INFORMATION SUPPLIED »
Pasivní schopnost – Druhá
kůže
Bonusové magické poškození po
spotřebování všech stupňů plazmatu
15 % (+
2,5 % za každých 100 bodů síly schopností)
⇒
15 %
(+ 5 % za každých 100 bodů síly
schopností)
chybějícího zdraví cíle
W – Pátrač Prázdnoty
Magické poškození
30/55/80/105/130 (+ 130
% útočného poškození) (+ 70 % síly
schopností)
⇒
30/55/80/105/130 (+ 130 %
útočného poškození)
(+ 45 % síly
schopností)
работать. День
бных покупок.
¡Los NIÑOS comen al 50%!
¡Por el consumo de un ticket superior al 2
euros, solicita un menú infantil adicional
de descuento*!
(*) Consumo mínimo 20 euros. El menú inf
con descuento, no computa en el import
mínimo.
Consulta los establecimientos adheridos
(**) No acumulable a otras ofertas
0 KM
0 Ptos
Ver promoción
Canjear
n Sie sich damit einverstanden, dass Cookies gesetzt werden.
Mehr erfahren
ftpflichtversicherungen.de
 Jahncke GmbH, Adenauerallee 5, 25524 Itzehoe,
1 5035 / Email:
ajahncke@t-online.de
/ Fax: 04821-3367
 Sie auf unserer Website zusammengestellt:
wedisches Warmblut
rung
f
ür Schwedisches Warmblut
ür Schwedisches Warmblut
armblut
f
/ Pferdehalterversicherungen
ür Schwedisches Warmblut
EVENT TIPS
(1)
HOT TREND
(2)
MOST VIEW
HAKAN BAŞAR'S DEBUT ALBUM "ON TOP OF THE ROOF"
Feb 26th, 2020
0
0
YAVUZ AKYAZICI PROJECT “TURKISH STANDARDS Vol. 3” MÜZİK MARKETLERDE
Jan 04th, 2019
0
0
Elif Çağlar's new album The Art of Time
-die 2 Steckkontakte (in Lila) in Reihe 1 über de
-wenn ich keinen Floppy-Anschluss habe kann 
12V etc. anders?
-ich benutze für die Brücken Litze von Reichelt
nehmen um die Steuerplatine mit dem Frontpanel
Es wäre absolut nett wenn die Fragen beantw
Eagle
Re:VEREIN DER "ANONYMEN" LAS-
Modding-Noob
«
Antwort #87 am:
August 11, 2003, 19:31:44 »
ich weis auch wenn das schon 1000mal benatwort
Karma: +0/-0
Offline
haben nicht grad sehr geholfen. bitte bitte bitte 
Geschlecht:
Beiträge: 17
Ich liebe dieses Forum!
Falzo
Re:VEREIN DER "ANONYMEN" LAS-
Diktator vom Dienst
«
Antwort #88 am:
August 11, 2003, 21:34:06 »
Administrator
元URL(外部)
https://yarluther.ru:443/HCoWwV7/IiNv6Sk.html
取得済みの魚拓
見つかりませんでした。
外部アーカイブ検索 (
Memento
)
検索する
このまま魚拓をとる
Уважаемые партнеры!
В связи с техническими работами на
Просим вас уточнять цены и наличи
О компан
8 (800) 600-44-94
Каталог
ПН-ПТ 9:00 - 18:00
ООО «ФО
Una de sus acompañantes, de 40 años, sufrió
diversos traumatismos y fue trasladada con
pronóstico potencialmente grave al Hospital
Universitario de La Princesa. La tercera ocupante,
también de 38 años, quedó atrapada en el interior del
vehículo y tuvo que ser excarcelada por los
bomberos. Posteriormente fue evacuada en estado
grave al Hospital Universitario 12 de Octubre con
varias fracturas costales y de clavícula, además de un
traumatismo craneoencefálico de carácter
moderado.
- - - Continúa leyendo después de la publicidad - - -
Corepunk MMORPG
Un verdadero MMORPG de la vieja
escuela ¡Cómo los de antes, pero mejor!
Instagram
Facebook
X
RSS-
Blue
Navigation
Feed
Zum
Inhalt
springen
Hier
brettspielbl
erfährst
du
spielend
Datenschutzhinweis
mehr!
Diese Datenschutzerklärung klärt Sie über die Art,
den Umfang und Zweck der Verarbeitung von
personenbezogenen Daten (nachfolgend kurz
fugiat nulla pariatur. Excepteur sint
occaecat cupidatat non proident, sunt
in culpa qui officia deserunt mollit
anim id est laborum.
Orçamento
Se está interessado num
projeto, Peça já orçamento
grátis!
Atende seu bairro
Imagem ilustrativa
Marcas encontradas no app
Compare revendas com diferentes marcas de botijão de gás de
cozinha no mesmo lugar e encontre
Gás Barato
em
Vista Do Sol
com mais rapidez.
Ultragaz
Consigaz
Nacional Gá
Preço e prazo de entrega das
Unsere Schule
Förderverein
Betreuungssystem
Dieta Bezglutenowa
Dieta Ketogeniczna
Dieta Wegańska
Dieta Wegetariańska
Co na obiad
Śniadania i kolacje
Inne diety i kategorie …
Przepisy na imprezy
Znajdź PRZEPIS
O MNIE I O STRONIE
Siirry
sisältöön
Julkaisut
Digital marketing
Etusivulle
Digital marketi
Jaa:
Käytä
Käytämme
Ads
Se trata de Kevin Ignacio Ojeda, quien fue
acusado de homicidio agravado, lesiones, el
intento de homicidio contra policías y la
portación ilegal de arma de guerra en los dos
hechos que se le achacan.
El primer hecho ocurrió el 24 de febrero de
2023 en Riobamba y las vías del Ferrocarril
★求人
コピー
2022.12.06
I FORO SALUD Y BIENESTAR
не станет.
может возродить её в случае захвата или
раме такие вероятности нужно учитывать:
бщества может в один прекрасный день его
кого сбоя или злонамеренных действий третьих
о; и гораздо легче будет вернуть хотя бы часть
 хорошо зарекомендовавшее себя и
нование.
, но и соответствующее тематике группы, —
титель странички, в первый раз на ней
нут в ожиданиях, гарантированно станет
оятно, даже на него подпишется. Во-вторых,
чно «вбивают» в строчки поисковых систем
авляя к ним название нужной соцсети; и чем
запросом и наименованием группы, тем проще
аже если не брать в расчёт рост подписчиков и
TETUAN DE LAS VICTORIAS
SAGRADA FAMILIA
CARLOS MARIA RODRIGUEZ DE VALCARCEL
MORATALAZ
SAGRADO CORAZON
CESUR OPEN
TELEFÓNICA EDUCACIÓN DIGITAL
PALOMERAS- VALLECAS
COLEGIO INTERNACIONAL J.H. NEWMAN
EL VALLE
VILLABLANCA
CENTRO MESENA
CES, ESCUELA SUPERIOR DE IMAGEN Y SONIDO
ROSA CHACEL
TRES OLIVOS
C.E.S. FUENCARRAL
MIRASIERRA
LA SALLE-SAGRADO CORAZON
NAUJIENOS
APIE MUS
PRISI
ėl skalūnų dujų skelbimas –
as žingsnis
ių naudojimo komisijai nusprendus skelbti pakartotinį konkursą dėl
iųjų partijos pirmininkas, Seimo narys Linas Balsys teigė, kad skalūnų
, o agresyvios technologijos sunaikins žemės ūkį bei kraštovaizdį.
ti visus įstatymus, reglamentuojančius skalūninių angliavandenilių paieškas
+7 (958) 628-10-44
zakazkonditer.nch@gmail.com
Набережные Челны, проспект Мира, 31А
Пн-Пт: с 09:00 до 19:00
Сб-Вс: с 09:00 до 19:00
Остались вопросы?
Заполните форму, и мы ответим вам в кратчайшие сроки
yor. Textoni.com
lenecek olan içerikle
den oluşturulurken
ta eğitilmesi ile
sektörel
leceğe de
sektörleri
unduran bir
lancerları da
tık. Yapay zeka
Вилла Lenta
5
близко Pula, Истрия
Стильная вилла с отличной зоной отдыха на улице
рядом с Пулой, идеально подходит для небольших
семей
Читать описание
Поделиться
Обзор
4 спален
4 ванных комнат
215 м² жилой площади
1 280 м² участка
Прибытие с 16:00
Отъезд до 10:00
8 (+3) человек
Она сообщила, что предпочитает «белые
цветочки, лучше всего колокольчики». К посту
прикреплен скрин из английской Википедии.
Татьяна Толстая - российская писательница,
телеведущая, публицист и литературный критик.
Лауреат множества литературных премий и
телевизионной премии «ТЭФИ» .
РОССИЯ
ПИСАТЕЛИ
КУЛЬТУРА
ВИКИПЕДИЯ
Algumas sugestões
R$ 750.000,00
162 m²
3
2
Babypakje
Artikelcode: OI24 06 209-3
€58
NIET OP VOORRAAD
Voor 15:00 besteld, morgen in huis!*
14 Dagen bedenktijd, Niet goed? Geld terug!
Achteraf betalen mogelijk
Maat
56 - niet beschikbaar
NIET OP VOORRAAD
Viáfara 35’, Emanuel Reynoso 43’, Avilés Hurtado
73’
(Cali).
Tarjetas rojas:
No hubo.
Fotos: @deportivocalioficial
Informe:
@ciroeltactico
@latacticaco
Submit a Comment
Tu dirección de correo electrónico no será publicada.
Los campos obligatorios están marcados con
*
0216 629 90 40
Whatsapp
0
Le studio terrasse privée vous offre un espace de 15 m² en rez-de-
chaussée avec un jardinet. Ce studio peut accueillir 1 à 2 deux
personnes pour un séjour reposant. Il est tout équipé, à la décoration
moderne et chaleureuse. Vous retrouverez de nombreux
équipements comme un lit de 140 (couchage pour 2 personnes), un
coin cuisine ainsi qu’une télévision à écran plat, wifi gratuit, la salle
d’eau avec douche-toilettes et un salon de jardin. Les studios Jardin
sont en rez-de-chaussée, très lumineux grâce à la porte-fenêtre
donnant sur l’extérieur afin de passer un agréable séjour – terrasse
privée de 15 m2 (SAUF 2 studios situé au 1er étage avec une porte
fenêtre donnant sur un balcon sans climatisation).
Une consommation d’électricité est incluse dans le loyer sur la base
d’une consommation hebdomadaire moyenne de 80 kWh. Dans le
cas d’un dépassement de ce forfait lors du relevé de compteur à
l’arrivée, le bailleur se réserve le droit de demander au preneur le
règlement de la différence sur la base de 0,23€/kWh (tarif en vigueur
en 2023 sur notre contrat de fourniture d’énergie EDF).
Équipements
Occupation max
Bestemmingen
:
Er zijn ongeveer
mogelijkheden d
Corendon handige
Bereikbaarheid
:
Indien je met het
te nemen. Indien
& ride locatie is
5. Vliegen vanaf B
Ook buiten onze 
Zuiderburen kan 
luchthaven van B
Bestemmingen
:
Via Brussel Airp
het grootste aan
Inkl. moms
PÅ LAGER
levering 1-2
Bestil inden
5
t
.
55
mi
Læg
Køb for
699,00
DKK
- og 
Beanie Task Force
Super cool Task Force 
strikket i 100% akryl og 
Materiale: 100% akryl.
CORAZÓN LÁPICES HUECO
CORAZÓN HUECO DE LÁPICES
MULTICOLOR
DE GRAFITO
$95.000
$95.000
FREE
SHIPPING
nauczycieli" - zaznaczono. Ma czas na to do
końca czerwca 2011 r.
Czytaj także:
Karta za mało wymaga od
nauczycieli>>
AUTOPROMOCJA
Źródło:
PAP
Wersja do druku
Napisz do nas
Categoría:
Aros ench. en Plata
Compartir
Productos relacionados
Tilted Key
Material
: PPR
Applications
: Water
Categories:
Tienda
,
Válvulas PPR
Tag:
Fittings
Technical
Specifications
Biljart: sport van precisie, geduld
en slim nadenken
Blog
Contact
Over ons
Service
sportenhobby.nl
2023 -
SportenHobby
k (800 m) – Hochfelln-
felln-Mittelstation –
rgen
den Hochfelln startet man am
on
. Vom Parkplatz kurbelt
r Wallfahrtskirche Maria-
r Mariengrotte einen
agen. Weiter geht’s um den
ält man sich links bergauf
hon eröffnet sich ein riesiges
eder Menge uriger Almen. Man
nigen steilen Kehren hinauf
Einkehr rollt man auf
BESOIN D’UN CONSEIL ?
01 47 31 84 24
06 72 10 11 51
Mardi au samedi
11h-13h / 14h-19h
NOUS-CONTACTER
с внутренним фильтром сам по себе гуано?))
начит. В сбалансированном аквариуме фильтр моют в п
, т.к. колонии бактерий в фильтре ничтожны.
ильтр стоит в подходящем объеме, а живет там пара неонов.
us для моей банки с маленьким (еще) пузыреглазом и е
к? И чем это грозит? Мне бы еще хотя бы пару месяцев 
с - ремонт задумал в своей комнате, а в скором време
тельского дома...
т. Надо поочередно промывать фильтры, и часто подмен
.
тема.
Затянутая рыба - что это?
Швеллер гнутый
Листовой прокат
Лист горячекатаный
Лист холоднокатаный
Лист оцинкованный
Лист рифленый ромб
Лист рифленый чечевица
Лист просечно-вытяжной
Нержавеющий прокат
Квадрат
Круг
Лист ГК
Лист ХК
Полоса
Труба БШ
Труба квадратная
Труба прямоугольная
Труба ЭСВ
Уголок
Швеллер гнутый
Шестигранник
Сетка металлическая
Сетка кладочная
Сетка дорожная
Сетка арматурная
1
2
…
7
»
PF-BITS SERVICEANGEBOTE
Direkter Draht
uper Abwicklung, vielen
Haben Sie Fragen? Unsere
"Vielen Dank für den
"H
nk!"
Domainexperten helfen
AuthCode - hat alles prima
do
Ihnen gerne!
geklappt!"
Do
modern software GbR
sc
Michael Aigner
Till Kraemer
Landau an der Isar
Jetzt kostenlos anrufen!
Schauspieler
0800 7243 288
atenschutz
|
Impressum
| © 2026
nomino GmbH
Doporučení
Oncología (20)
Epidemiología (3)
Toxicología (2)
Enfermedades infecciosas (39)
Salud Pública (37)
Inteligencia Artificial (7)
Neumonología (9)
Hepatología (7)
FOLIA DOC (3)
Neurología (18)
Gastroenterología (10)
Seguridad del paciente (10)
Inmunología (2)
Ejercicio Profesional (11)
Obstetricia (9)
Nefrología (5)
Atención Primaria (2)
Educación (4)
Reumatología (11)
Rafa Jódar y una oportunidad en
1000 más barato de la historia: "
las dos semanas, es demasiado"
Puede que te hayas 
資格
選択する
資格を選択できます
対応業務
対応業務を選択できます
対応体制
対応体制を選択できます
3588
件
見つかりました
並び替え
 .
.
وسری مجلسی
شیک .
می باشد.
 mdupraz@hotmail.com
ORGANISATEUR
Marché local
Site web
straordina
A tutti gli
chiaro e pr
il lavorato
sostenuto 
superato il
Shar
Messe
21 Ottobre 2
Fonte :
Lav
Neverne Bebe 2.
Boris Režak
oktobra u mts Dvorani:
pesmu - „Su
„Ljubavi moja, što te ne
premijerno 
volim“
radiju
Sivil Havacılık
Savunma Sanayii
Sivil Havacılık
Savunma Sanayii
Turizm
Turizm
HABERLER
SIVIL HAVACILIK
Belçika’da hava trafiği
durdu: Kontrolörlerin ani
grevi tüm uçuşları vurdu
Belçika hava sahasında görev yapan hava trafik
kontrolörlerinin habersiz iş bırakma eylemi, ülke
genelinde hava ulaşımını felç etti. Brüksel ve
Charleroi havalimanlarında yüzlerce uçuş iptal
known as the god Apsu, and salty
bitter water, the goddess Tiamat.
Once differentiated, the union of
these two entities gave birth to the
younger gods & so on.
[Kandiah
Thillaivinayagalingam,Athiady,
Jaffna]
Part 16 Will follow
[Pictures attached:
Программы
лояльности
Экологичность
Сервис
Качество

ABOUT THIS TASK »
Above are some records; copy exactly the lines from the one with "Marcas encontradas no app" through the one with "может возродить её в случае захвата или", both included, and no others.

RESULT FOR THIS TASK »
Marcas encontradas no app
Compare revendas com diferentes marcas de botijão de gás de
cozinha no mesmo lugar e encontre
Gás Barato
em
Vista Do Sol
com mais rapidez.
Ultragaz
Consigaz
Nacional Gá
Preço e prazo de entrega das
Unsere Schule
Förderverein
Betreuungssystem
Dieta Bezglutenowa
Dieta Ketogeniczna
Dieta Wegańska
Dieta Wegetariańska
Co na obiad
Śniadania i kolacje
Inne diety i kategorie …
Przepisy na imprezy
Znajdź PRZEPIS
O MNIE I O STRONIE
Siirry
sisältöön
Julkaisut
Digital marketing
Etusivulle
Digital marketi
Jaa:
Käytä
Käytämme
Ads
Se trata de Kevin Ignacio Ojeda, quien fue
acusado de homicidio agravado, lesiones, el
intento de homicidio contra policías y la
portación ilegal de arma de guerra en los dos
hechos que se le achacan.
El primer hecho ocurrió el 24 de febrero de
2023 en Riobamba y las vías del Ferrocarril
★求人
コピー
2022.12.06
I FORO SALUD Y BIENESTAR
не станет.
может возродить её в случае захвата или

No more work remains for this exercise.